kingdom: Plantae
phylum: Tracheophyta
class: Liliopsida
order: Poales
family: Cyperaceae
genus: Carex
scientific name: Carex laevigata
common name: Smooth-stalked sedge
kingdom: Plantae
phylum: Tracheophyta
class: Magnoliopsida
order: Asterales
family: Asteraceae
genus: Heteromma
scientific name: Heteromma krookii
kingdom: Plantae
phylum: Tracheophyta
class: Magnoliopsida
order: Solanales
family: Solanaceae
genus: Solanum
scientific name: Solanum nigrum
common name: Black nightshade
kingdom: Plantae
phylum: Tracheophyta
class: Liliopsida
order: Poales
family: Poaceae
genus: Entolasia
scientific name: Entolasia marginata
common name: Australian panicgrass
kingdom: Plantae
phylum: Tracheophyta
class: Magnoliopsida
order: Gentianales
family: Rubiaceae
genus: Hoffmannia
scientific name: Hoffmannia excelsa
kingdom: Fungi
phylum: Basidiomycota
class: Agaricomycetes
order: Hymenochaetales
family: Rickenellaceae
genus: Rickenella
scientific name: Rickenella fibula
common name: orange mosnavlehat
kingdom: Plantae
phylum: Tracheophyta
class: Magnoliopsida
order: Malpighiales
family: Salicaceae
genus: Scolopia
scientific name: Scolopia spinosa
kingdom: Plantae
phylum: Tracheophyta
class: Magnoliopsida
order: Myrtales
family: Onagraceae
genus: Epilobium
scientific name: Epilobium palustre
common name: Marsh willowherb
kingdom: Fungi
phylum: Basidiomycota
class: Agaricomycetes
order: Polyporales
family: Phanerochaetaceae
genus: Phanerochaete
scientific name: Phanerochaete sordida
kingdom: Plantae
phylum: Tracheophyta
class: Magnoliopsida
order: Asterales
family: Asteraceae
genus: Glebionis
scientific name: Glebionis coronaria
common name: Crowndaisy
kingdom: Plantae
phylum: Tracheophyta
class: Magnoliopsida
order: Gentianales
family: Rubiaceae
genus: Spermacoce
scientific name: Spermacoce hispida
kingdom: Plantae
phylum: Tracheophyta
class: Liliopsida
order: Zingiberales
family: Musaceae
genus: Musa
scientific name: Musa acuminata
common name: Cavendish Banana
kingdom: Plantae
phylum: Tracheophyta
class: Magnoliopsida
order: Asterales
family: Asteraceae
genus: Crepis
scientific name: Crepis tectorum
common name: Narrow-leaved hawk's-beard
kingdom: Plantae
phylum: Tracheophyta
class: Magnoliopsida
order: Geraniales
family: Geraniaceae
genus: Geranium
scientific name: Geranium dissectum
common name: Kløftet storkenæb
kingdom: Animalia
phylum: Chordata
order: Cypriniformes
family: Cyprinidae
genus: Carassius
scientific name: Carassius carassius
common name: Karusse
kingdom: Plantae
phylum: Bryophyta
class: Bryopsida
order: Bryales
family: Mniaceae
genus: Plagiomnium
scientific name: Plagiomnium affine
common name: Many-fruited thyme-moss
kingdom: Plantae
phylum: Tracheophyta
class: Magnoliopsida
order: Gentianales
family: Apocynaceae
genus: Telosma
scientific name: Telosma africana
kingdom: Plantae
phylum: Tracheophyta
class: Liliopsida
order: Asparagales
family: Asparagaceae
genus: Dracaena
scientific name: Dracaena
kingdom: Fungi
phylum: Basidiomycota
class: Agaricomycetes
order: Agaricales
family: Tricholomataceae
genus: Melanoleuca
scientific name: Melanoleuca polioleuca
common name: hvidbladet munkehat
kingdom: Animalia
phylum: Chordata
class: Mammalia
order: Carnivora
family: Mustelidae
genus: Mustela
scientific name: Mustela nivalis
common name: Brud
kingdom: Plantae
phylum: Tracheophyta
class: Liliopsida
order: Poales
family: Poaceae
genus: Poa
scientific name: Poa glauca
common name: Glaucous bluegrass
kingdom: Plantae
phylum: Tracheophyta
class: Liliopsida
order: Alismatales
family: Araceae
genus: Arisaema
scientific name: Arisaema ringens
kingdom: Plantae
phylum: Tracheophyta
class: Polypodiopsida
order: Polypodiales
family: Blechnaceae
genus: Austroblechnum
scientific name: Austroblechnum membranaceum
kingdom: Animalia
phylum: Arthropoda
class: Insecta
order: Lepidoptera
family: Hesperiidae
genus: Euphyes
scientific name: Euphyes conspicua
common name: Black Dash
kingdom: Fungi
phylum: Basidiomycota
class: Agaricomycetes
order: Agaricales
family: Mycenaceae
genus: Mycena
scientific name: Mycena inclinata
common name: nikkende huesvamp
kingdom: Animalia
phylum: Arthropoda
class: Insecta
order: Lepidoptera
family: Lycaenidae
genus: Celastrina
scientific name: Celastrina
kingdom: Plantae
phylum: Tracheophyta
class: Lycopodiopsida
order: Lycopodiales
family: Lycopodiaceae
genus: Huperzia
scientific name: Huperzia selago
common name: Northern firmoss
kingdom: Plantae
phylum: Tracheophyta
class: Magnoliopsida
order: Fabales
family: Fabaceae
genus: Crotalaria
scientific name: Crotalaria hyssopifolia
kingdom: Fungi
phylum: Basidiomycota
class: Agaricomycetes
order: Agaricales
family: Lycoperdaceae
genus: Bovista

» TASK OBJECTIVE
Lay out every line of the material above as a Markdown table with the columns "Number" and "Entry", giving each line its own numbered row and omitting blank lines.

» TASK RESULT
| Number | Entry |
|---|---|
| 1 | kingdom: Plantae |
| 2 | phylum: Tracheophyta |
| 3 | class: Liliopsida |
| 4 | order: Poales |
| 5 | family: Cyperaceae |
| 6 | genus: Carex |
| 7 | scientific name: Carex laevigata |
| 8 | common name: Smooth-stalked sedge |
| 9 | kingdom: Plantae |
| 10 | phylum: Tracheophyta |
| 11 | class: Magnoliopsida |
| 12 | order: Asterales |
| 13 | family: Asteraceae |
| 14 | genus: Heteromma |
| 15 | scientific name: Heteromma krookii |
| 16 | kingdom: Plantae |
| 17 | phylum: Tracheophyta |
| 18 | class: Magnoliopsida |
| 19 | order: Solanales |
| 20 | family: Solanaceae |
| 21 | genus: Solanum |
| 22 | scientific name: Solanum nigrum |
| 23 | common name: Black nightshade |
| 24 | kingdom: Plantae |
| 25 | phylum: Tracheophyta |
| 26 | class: Liliopsida |
| 27 | order: Poales |
| 28 | family: Poaceae |
| 29 | genus: Entolasia |
| 30 | scientific name: Entolasia marginata |
| 31 | common name: Australian panicgrass |
| 32 | kingdom: Plantae |
| 33 | phylum: Tracheophyta |
| 34 | class: Magnoliopsida |
| 35 | order: Gentianales |
| 36 | family: Rubiaceae |
| 37 | genus: Hoffmannia |
| 38 | scientific name: Hoffmannia excelsa |
| 39 | kingdom: Fungi |
| 40 | phylum: Basidiomycota |
| 41 | class: Agaricomycetes |
| 42 | order: Hymenochaetales |
| 43 | family: Rickenellaceae |
| 44 | genus: Rickenella |
| 45 | scientific name: Rickenella fibula |
| 46 | common name: orange mosnavlehat |
| 47 | kingdom: Plantae |
| 48 | phylum: Tracheophyta |
| 49 | class: Magnoliopsida |
| 50 | order: Malpighiales |
| 51 | family: Salicaceae |
| 52 | genus: Scolopia |
| 53 | scientific name: Scolopia spinosa |
| 54 | kingdom: Plantae |
| 55 | phylum: Tracheophyta |
| 56 | class: Magnoliopsida |
| 57 | order: Myrtales |
| 58 | family: Onagraceae |
| 59 | genus: Epilobium |
| 60 | scientific name: Epilobium palustre |
| 61 | common name: Marsh willowherb |
| 62 | kingdom: Fungi |
| 63 | phylum: Basidiomycota |
| 64 | class: Agaricomycetes |
| 65 | order: Polyporales |
| 66 | family: Phanerochaetaceae |
| 67 | genus: Phanerochaete |
| 68 | scientific name: Phanerochaete sordida |
| 69 | kingdom: Plantae |
| 70 | phylum: Tracheophyta |
| 71 | class: Magnoliopsida |
| 72 | order: Asterales |
| 73 | family: Asteraceae |
| 74 | genus: Glebionis |
| 75 | scientific name: Glebionis coronaria |
| 76 | common name: Crowndaisy |
| 77 | kingdom: Plantae |
| 78 | phylum: Tracheophyta |
| 79 | class: Magnoliopsida |
| 80 | order: Gentianales |
| 81 | family: Rubiaceae |
| 82 | genus: Spermacoce |
| 83 | scientific name: Spermacoce hispida |
| 84 | kingdom: Plantae |
| 85 | phylum: Tracheophyta |
| 86 | class: Liliopsida |
| 87 | order: Zingiberales |
| 88 | family: Musaceae |
| 89 | genus: Musa |
| 90 | scientific name: Musa acuminata |
| 91 | common name: Cavendish Banana |
| 92 | kingdom: Plantae |
| 93 | phylum: Tracheophyta |
| 94 | class: Magnoliopsida |
| 95 | order: Asterales |
| 96 | family: Asteraceae |
| 97 | genus: Crepis |
| 98 | scientific name: Crepis tectorum |
| 99 | common name: Narrow-leaved hawk's-beard |
| 100 | kingdom: Plantae |
| 101 | phylum: Tracheophyta |
| 102 | class: Magnoliopsida |
| 103 | order: Geraniales |
| 104 | family: Geraniaceae |
| 105 | genus: Geranium |
| 106 | scientific name: Geranium dissectum |
| 107 | common name: Kløftet storkenæb |
| 108 | kingdom: Animalia |
| 109 | phylum: Chordata |
| 110 | order: Cypriniformes |
| 111 | family: Cyprinidae |
| 112 | genus: Carassius |
| 113 | scientific name: Carassius carassius |
| 114 | common name: Karusse |
| 115 | kingdom: Plantae |
| 116 | phylum: Bryophyta |
| 117 | class: Bryopsida |
| 118 | order: Bryales |
| 119 | family: Mniaceae |
| 120 | genus: Plagiomnium |
| 121 | scientific name: Plagiomnium affine |
| 122 | common name: Many-fruited thyme-moss |
| 123 | kingdom: Plantae |
| 124 | phylum: Tracheophyta |
| 125 | class: Magnoliopsida |
| 126 | order: Gentianales |
| 127 | family: Apocynaceae |
| 128 | genus: Telosma |
| 129 | scientific name: Telosma africana |
| 130 | kingdom: Plantae |
| 131 | phylum: Tracheophyta |
| 132 | class: Liliopsida |
| 133 | order: Asparagales |
| 134 | family: Asparagaceae |
| 135 | genus: Dracaena |
| 136 | scientific name: Dracaena |
| 137 | kingdom: Fungi |
| 138 | phylum: Basidiomycota |
| 139 | class: Agaricomycetes |
| 140 | order: Agaricales |
| 141 | family: Tricholomataceae |
| 142 | genus: Melanoleuca |
| 143 | scientific name: Melanoleuca polioleuca |
| 144 | common name: hvidbladet munkehat |
| 145 | kingdom: Animalia |
| 146 | phylum: Chordata |
| 147 | class: Mammalia |
| 148 | order: Carnivora |
| 149 | family: Mustelidae |
| 150 | genus: Mustela |
| 151 | scientific name: Mustela nivalis |
| 152 | common name: Brud |
| 153 | kingdom: Plantae |
| 154 | phylum: Tracheophyta |
| 155 | class: Liliopsida |
| 156 | order: Poales |
| 157 | family: Poaceae |
| 158 | genus: Poa |
| 159 | scientific name: Poa glauca |
| 160 | common name: Glaucous bluegrass |
| 161 | kingdom: Plantae |
| 162 | phylum: Tracheophyta |
| 163 | class: Liliopsida |
| 164 | order: Alismatales |
| 165 | family: Araceae |
| 166 | genus: Arisaema |
| 167 | scientific name: Arisaema ringens |
| 168 | kingdom: Plantae |
| 169 | phylum: Tracheophyta |
| 170 | class: Polypodiopsida |
| 171 | order: Polypodiales |
| 172 | family: Blechnaceae |
| 173 | genus: Austroblechnum |
| 174 | scientific name: Austroblechnum membranaceum |
| 175 | kingdom: Animalia |
| 176 | phylum: Arthropoda |
| 177 | class: Insecta |
| 178 | order: Lepidoptera |
| 179 | family: Hesperiidae |
| 180 | genus: Euphyes |
| 181 | scientific name: Euphyes conspicua |
| 182 | common name: Black Dash |
| 183 | kingdom: Fungi |
| 184 | phylum: Basidiomycota |
| 185 | class: Agaricomycetes |
| 186 | order: Agaricales |
| 187 | family: Mycenaceae |
| 188 | genus: Mycena |
| 189 | scientific name: Mycena inclinata |
| 190 | common name: nikkende huesvamp |
| 191 | kingdom: Animalia |
| 192 | phylum: Arthropoda |
| 193 | class: Insecta |
| 194 | order: Lepidoptera |
| 195 | family: Lycaenidae |
| 196 | genus: Celastrina |
| 197 | scientific name: Celastrina |
| 198 | kingdom: Plantae |
| 199 | phylum: Tracheophyta |
| 200 | class: Lycopodiopsida |
| 201 | order: Lycopodiales |
| 202 | family: Lycopodiaceae |
| 203 | genus: Huperzia |
| 204 | scientific name: Huperzia selago |
| 205 | common name: Northern firmoss |
| 206 | kingdom: Plantae |
| 207 | phylum: Tracheophyta |
| 208 | class: Magnoliopsida |
| 209 | order: Fabales |
| 210 | family: Fabaceae |
| 211 | genus: Crotalaria |
| 212 | scientific name: Crotalaria hyssopifolia |
| 213 | kingdom: Fungi |
| 214 | phylum: Basidiomycota |
| 215 | class: Agaricomycetes |
| 216 | order: Agaricales |
| 217 | family: Lycoperdaceae |
| 218 | genus: Bovista |